## Problem to solve
Once the line with "foi picada de aranha. As aranhas podem ser" is found in the entries below, repeat it and each following line exactly, up to and including the line with "uma cobra ou um escorpião.". Add no other lines.
Start of Data for this exercise
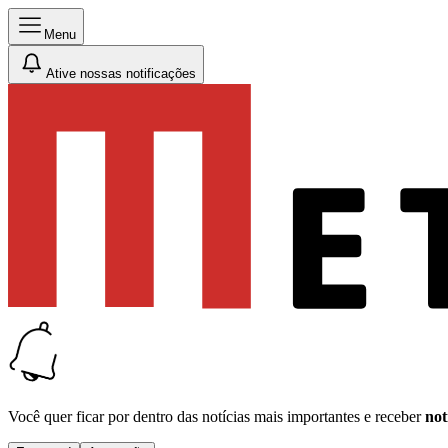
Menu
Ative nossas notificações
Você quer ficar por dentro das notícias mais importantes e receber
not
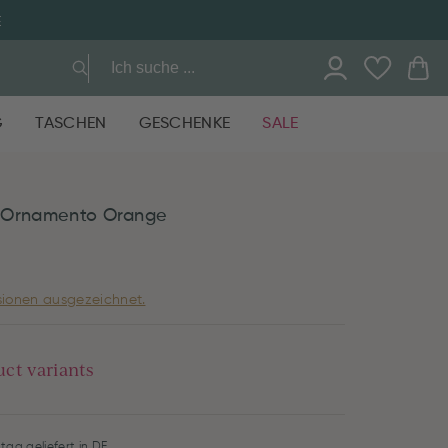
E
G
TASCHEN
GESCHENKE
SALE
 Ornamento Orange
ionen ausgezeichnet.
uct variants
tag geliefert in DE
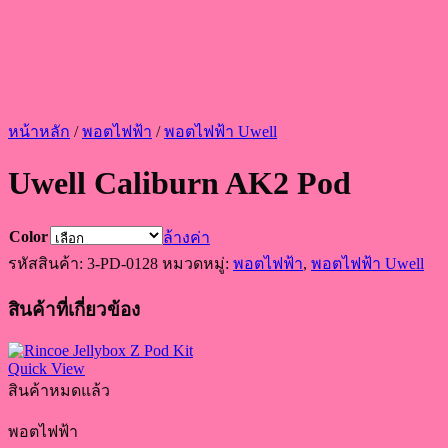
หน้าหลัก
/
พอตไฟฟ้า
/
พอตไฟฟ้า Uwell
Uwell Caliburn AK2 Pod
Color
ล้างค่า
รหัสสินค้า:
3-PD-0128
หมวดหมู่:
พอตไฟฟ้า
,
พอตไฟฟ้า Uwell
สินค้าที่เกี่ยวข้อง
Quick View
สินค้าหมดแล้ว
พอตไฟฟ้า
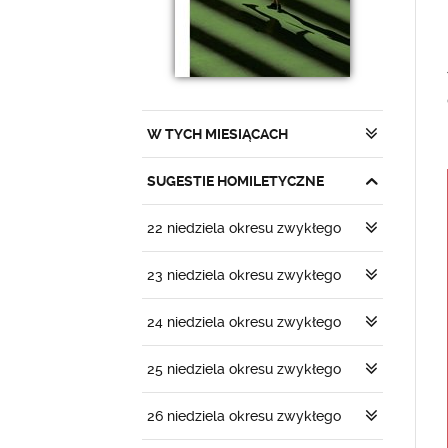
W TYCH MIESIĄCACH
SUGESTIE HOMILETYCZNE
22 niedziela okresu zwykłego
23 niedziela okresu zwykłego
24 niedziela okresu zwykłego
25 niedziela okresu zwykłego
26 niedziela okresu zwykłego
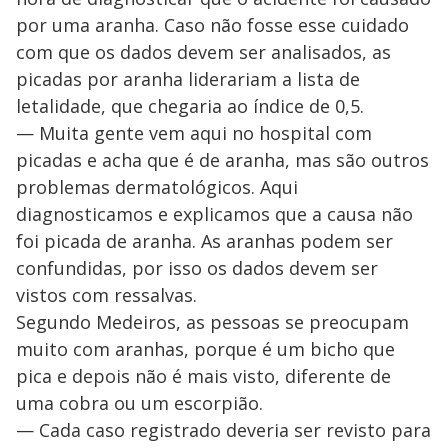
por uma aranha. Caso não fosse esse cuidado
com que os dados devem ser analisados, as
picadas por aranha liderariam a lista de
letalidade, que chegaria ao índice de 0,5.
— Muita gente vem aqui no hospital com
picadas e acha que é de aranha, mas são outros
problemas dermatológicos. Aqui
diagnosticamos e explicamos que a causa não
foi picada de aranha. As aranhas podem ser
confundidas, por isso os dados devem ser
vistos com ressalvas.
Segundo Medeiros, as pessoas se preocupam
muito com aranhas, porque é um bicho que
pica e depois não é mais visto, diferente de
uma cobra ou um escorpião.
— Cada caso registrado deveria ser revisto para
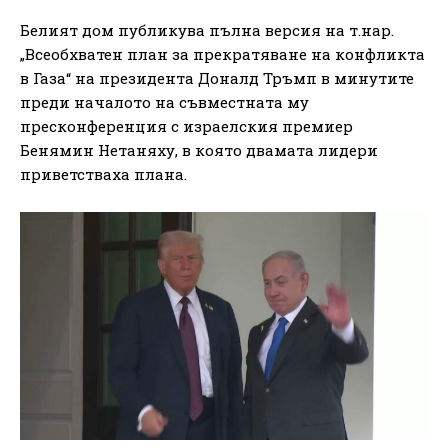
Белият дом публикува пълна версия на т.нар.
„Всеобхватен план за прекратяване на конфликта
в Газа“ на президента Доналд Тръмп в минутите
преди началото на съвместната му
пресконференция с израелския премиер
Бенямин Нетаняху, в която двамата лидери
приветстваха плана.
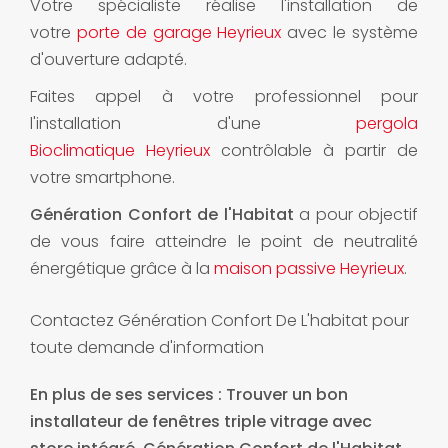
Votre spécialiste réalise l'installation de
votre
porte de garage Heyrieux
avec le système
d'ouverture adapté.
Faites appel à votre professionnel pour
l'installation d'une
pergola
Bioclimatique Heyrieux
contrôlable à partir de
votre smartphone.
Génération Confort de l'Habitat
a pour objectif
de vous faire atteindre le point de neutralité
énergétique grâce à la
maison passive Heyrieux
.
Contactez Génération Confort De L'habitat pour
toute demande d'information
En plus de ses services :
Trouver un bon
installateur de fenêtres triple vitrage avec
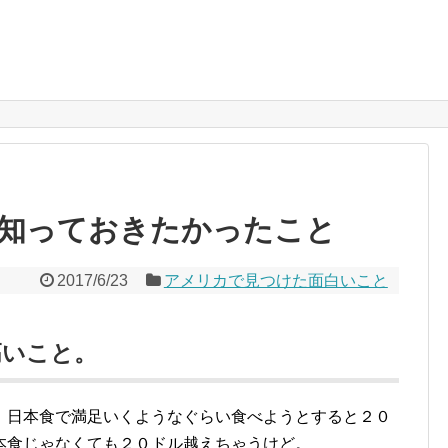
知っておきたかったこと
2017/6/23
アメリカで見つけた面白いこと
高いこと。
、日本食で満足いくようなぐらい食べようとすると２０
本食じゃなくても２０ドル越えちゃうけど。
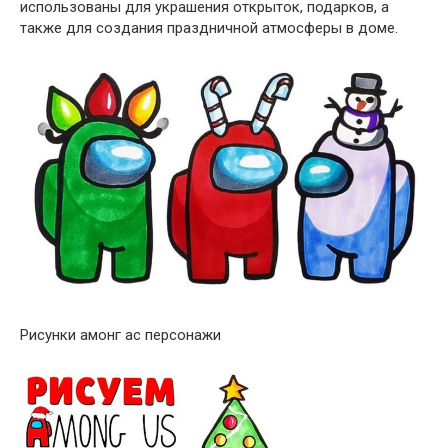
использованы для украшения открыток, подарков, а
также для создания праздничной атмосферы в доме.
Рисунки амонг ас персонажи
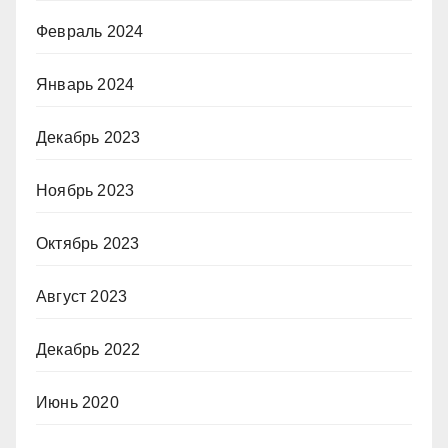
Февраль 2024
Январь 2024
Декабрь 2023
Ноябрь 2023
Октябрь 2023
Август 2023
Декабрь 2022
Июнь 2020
End of Data for this exercise
## The answer
foi picada de aranha. As aranhas podem ser
confundidas, por isso os dados devem ser
vistos com ressalvas.
Segundo Medeiros, as pessoas se preocupam
muito com aranhas, porque é um bicho que
pica e depois não é mais visto, diferente de
uma cobra ou um escorpião.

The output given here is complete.